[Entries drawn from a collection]
····················

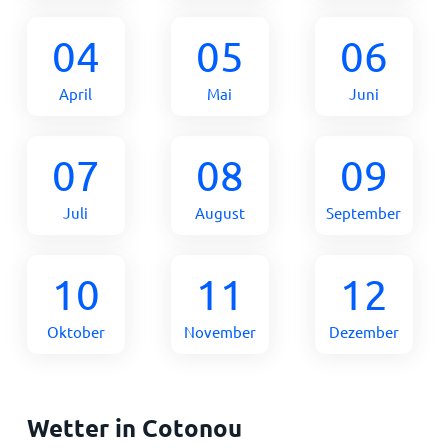
04
05
06
April
Mai
Juni
07
08
09
Juli
August
September
10
11
12
Oktober
November
Dezember
Wetter in Cotonou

····················

[Task directions] Print every line of text from the records above verbatim, leaving out the pictures.

[Finished exercise]
04
05
06
April
Mai
Juni
07
08
09
Juli
August
September
10
11
12
Oktober
November
Dezember
Wetter in Cotonou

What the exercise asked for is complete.